Event Name : Augustine Pleistocene Tephra
Stop: 40440 | Years BP Tephrochronology | |
Tephrafall: |
|
Eruption Type: | Explosive | |
Other | "" | |
Description: From Waitt and Beget (2009): "A section at 10 to 30 m altitude overlying the south-coastal landslide block (unit Pl) includes exotic-bearing out-wash of chiefly volcanic debris (unit Po) and an interbedded primary pumiceous fall deposit from Augustine Volcano. The pumiceous-gravel outwash dips as steeply as 38 degrees north and northeast, onshore dips implying glacier ice banked against Augustine Island. Adjacent or underlying glacier ice that had supported the deposits melted and caused the beds to settle and rotate to dips steeper than repose angle."

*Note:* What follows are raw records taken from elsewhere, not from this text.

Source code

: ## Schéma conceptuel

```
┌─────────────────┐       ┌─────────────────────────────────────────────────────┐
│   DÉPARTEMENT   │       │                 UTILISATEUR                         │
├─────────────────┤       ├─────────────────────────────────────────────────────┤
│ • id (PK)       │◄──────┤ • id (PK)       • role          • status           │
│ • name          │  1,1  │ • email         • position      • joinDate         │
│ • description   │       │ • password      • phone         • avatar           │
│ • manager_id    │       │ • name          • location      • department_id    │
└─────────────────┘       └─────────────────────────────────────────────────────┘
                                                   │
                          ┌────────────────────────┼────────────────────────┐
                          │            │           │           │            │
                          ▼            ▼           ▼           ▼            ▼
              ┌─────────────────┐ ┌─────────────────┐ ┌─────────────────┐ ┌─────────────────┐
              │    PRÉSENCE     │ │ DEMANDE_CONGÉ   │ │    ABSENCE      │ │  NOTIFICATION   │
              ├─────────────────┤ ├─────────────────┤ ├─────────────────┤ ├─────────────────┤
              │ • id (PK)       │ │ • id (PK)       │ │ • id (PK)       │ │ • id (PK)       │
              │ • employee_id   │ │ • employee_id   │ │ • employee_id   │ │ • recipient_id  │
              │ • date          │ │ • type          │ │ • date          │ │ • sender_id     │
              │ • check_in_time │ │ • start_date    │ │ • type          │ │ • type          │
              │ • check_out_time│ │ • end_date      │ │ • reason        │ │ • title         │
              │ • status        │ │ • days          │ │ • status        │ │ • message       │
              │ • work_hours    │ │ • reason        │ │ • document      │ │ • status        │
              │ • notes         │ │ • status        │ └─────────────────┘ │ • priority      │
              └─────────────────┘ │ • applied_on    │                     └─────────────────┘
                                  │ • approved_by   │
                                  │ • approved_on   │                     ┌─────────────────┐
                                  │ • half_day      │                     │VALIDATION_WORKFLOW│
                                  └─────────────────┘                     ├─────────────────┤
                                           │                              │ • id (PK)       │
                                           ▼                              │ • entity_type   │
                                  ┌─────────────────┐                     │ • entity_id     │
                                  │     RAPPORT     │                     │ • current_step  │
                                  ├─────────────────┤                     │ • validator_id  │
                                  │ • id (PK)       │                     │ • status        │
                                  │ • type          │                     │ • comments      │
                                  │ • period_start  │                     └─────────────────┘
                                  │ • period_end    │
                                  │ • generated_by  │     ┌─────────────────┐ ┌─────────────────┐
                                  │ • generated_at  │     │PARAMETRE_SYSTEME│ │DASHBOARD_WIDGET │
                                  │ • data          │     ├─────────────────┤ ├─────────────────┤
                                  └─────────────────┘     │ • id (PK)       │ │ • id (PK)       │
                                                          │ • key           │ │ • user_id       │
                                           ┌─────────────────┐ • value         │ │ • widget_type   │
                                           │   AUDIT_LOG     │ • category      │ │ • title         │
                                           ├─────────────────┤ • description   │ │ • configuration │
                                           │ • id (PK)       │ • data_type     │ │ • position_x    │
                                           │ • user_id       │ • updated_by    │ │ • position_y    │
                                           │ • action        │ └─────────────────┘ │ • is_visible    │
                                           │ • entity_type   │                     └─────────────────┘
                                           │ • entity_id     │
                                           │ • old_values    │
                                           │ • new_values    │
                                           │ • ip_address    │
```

"At altitude about 290 m along Augustine Creek (west-most of the Pleistocene sections), one of the lowest beds of a section of alternating tephra and pumiceous pyroclastic-flow deposit is waterlaid pumice whose wood and charcoal fragments by two radiocarbon AMS dates precede 39,000 yr B.P. (table 2 [in original text]). This bed is overlain by several thin beds apparently of glacial outwash (containing exotic stones) intercalated with beds of waterlaid(?) pumice sand and gravel, beds overlain in turn by angular pumice gravel (Augustine fall) (fig. 15 [in original text]). Thus some Pleistocene glacial and volcanic materials may predate the late Wisconsin glaciation of Cook Inlet."
"In the lowest parts of the westmost inlier sections (azimuth south-southwest, altitude 280 m), pumiceous beds overlie and are interbedded with the top of glacial and glaciofluvial deposits that bear exotic stones and from whose base come the radiocarbon dates exceeding 39,000 yr B.P. (fig. 18 [in original text]). Overlying the glacial horizon is 17 m of sandy flow deposits punctuated by four major pumice-fall beds (unit PHfp; see just below [in original text])."